PROBLEM STATEMENT: Can you format the lines of all the entries below as a single numbered list, skipping any blank lines and leaving out the pictures?

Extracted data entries
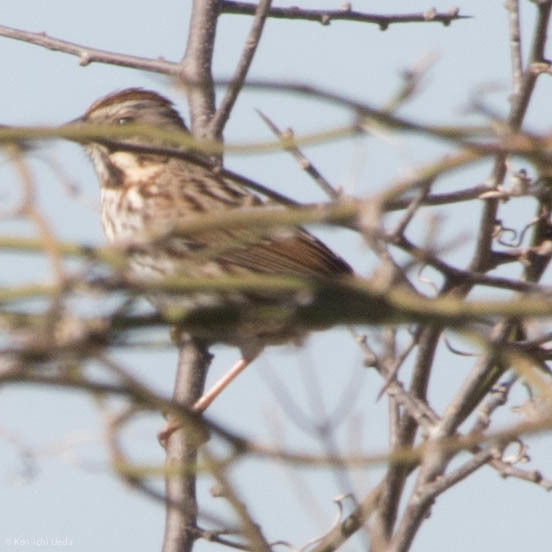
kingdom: Animalia
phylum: Chordata
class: Aves
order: Passeriformes
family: Passerellidae
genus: Melospiza
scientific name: Melospiza melodia
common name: Song sparrow
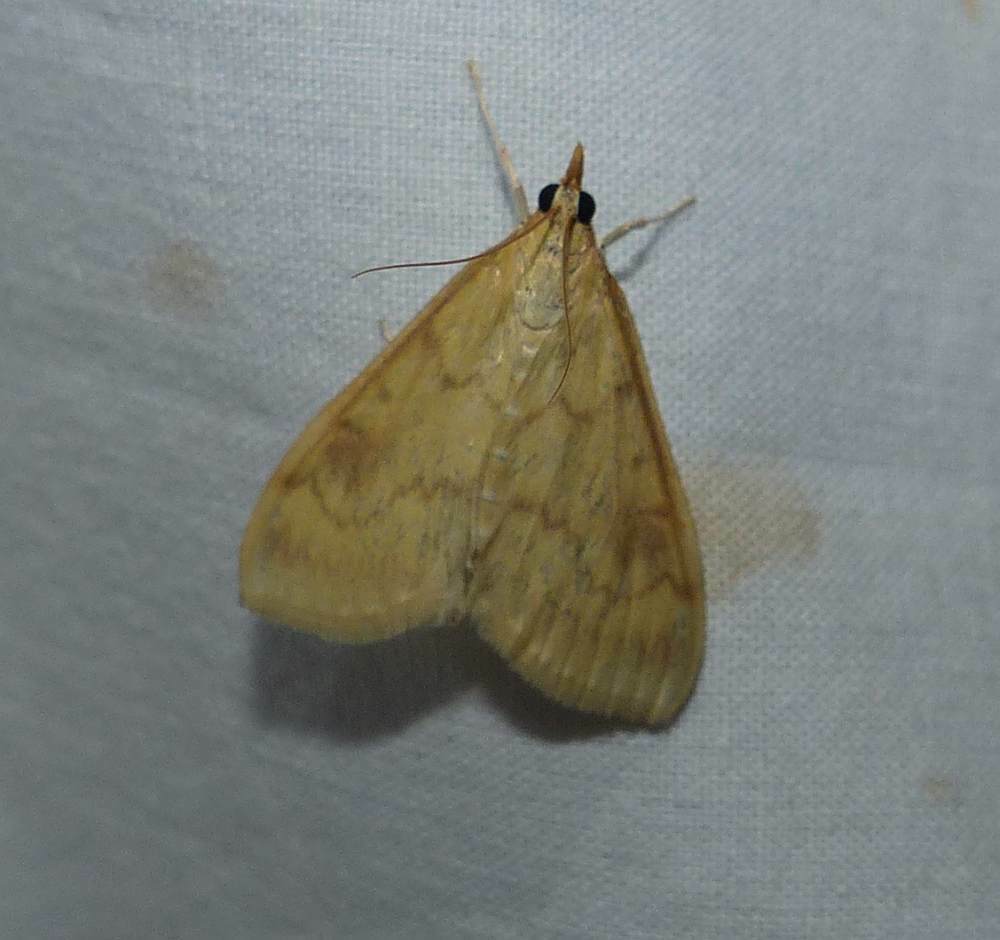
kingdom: Animalia
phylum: Arthropoda
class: Insecta
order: Lepidoptera
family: Crambidae
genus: Ostrinia
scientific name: Ostrinia nubilalis
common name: European corn borer
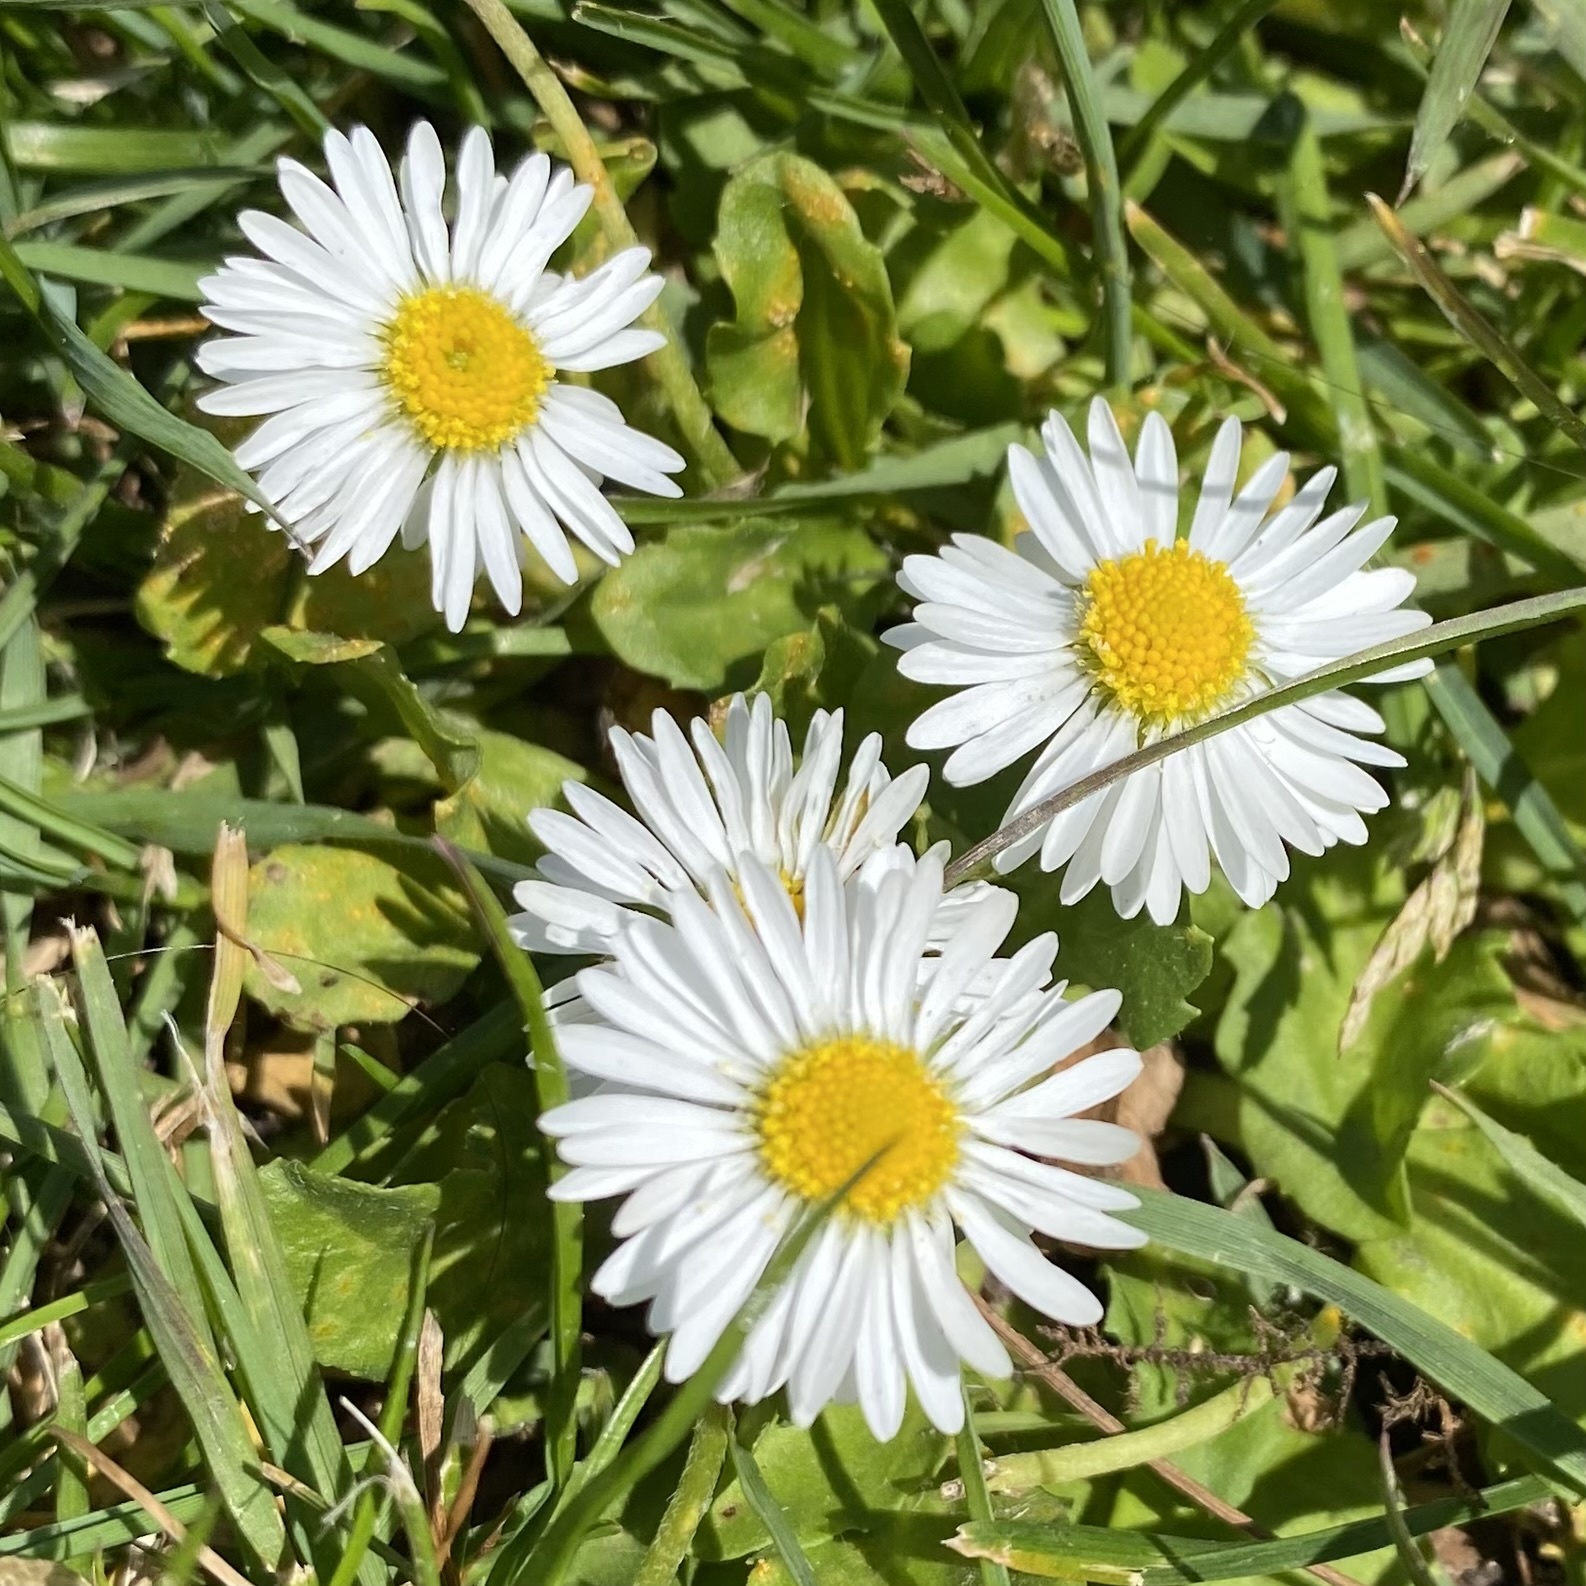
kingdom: Plantae
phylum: Tracheophyta
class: Magnoliopsida
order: Asterales
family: Asteraceae
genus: Bellis
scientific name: Bellis perennis
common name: Lawndaisy
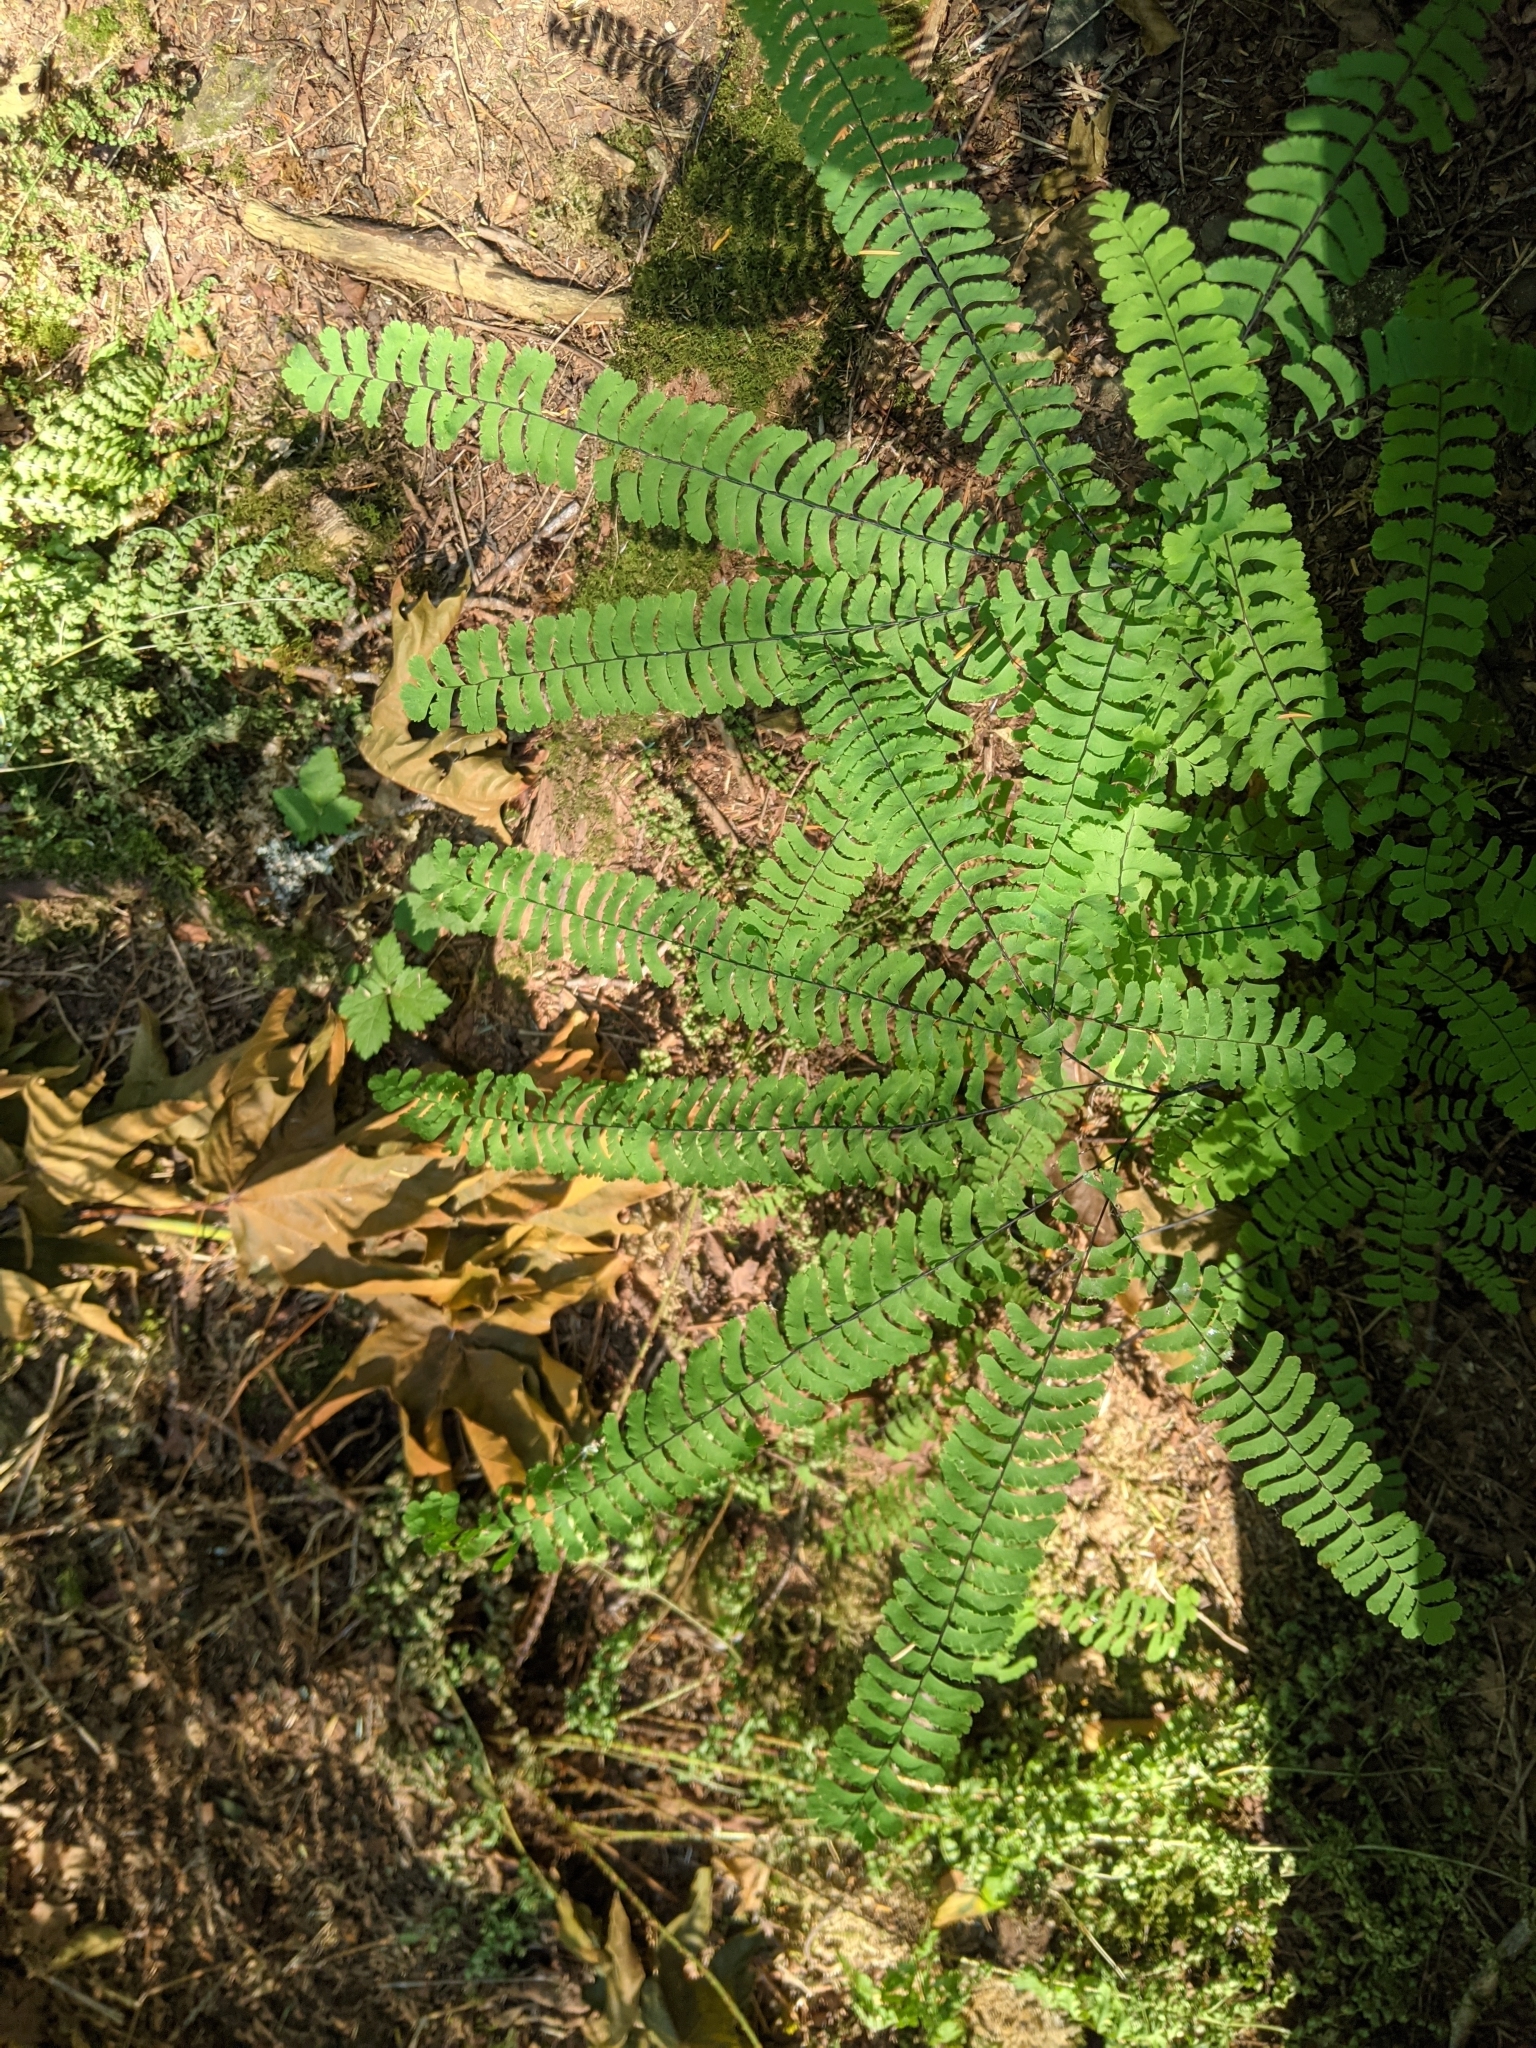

THE RESULT:
1. kingdom: Animalia
2. phylum: Chordata
3. class: Aves
4. order: Passeriformes
5. family: Passerellidae
6. genus: Melospiza
7. scientific name: Melospiza melodia
8. common name: Song sparrow
9. kingdom: Animalia
10. phylum: Arthropoda
11. class: Insecta
12. order: Lepidoptera
13. family: Crambidae
14. genus: Ostrinia
15. scientific name: Ostrinia nubilalis
16. common name: European corn borer
17. kingdom: Plantae
18. phylum: Tracheophyta
19. class: Magnoliopsida
20. order: Asterales
21. family: Asteraceae
22. genus: Bellis
23. scientific name: Bellis perennis
24. common name: Lawndaisy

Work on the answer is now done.